§ Given text:
In the gospel according to St. Mark 7:31-37, we find Jesus healing a person who is differently- abled, suffering from hearing and speaking impediments. The interesting part of this healing for me is the role of a community or a group of people who played a very important part in the healing of this person. If we carefully read through this healing, we see that the healing is taken place in an unknown place (no clear place is mentioned), the healing happens to an unknown person (no name or identity of the person is mentioned), the people who bring the sick person to Jesus was an unknown community (it is only mentioned as ‘they, no other clue of who they are), and Jesus uses an unusual way of healing (taking aside the person to a private place, putting his fingers in his ears, touching his tongue with his saliva, looking up to heaven, sighing and saying ‘Ephphatha’), and transforms the person to a known one as his own one.
The emphasis I make in this episode is on the role of the unknown community, which played a vital role in the whole healing process. Here is where I strongly feel the relevance of this community for the church today. This unknown community, I would like to call them the “Ephphatha Community” and this community was primarily instrumental in making the unknown place to be a known one, for it would remain as a historic place for healing. This community transformed the person, his life and his future. I wonder whether Jesus would have been marvelled by the faith of this community of people and healed the person. By the way, ‘Ephaphatha’ means ‘be open’ and one can decipher the openness of this community to the needs of their neighbour, for they held the needs of their neighbour as top priority to be addressed. The community’s faith would have been the news headlines in their days, and if the writer of Hebrews would have known about this community, there will be no surprise to see if he/she would have added this community in the heroes and the sheroes of faith mentioned in the 11th Chapter in the book of Hebrews. This community was a group of unsung heroes and sheroes, who did not crave for their name or banner, but rather concentrated on their neighbour and his healing. Kudos ‘Ephphatha Community’, you really are an exemplary one for all generations!

§ Records provided:
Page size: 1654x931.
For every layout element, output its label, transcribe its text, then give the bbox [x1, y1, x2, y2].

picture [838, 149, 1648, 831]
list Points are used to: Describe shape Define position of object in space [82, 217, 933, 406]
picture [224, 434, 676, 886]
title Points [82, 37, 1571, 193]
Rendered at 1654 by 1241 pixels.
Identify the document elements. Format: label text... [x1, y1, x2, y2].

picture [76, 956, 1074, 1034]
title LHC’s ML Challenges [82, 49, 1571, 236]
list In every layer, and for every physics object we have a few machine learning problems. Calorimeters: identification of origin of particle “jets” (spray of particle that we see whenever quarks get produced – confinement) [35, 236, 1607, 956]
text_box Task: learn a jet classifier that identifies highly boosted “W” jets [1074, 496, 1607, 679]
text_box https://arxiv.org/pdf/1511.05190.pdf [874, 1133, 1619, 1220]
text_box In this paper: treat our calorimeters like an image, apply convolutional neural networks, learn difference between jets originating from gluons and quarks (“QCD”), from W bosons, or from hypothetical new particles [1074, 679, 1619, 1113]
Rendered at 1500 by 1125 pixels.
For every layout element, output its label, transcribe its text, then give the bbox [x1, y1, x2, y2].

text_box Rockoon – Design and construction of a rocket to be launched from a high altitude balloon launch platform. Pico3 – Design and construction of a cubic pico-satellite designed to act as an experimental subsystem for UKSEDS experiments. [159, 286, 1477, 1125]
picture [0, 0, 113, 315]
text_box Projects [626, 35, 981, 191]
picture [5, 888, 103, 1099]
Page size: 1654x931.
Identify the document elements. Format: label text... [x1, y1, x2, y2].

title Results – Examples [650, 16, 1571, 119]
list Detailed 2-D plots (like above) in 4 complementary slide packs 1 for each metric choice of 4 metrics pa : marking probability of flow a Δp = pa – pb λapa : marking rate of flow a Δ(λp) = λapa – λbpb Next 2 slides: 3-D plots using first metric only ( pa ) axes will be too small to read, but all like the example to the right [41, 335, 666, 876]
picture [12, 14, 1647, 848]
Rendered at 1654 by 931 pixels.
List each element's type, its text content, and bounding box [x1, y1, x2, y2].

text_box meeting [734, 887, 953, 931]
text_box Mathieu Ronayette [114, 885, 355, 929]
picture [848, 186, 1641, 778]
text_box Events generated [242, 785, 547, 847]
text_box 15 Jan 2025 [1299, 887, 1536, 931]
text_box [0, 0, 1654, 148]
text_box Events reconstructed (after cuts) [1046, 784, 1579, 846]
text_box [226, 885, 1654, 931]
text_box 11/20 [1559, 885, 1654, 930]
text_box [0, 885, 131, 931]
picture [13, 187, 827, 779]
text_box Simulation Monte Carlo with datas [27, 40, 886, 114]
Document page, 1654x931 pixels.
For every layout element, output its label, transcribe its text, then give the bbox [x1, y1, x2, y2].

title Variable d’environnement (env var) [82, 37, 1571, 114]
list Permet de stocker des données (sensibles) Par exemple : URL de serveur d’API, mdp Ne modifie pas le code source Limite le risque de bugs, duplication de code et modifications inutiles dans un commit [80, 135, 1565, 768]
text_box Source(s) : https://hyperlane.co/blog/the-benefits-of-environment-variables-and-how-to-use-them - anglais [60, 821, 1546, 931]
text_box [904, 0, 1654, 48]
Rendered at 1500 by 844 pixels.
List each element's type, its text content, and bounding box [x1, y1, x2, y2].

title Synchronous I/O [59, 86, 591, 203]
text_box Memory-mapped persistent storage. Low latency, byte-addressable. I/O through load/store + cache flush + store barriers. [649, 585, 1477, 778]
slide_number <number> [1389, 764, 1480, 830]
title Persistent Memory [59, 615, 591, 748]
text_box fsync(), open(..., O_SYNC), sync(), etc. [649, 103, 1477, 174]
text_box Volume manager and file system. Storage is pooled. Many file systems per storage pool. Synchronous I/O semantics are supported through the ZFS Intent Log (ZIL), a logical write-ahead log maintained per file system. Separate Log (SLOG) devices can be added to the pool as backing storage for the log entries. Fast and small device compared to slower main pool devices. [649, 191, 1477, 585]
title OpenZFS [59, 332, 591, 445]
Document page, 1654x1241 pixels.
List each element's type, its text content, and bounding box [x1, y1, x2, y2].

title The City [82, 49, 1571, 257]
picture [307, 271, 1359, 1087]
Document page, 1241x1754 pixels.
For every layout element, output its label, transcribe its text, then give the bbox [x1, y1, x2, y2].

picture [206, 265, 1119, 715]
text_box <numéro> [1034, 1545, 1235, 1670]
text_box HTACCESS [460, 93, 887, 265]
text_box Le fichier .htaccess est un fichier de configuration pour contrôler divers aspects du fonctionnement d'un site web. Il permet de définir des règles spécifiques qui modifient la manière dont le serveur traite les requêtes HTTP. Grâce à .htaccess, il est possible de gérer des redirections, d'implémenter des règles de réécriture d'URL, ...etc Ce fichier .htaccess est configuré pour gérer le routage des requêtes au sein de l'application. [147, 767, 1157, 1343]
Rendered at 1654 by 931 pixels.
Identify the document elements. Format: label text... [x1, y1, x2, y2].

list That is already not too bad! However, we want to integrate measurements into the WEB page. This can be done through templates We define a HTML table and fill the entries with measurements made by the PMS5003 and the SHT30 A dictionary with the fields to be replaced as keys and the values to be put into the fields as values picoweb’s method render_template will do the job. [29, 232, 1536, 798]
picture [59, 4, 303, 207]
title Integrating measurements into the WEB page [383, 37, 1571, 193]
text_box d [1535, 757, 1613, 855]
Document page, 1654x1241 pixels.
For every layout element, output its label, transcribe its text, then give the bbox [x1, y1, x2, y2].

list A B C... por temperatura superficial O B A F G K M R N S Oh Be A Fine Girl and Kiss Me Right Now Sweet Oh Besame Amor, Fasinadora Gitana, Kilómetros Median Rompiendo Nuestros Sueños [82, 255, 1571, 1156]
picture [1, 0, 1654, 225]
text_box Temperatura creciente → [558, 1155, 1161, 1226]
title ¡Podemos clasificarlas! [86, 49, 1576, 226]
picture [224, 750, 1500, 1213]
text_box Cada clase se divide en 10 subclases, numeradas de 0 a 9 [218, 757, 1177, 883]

§ Problems and tasks:
**A.** Decide whether each statement agrees with the reflection on the healing in Mark 7. Answer yes or no, and quote the words that settle it. (i) The passage names the place where the healing happens. (ii) The writer gives the people who brought the person to Jesus the name "Ephphatha Community." (iii) The community sought recognition for its name.
**B.** Extend the reflection on the healing in Mark 7 from its last sentence.

§ Expected results:
**A.**
(i) No: "no clear place is mentioned"
(ii) Yes: "I would like to call them the “Ephphatha Community”"
(iii) No: "who did not crave for their name or banner"

**B.**
Therefore, today I pray that our church will be inspired to be like the ‘Ephphatha Community’, concerned deeply for their neighbours and be an exemplary one in its journey of mission and witness. To summarise the characters of the ‘Ephphatha Community’ are, which in a way explain their openness.
It was an unknown community – for no identity is mentioned.
It was a voicing community – for it voiced for this voiceless person.
It was a faith community – but for their faith, the person was healed.
It was an open community – no barriers for it, even the sick & weak were members
It was a proclaiming community – zealously proclaimed the healer & the healing
It was a loving community – its concern for the neighbour
I cannot but find a greater one than this ‘Ephphatha Community’ to be a role model for our church today. How are we as a church becoming the ‘Ephphatha Community’ of our times, addressing the needs of our neighbours? The potential in our congregations needs to be harnessed and used creatively, missionally and contextually to make our church vibrant. ‘Openness’ is one of the key ecclesial characters that define the being and becoming of our churches today. How open are we to the needs of our neighbours? How open are we to the perspectives of our neighbours? Or to put it the other way, if we are closed to the needs, perspectives and ideas of our neighbours, perhaps this text, this unknown community whom I want to celebrate as ‘Ephaphatha’ community challenges us as churches to be open to people’s needs around us. If there is at least one thing this text calls us as people of faith, it is, that we are called to be with open arms receiving all people of God, respecting them, caring for them and attending to their needs and striving towards the healing of our neighbours. Our openness to God, to our neighbour and to our creation determines our faith in Jesus Christ today. I am reminded of the words from the song, “Jesu, Jesu,” where the writer explains this love for the neighbour so well, “Jesu, Jesu, fill us with your love, show us how to serve the neighbours we have from you,” for we learn how to serve our neighbours from the life and witness of our saviour Jesus Christ.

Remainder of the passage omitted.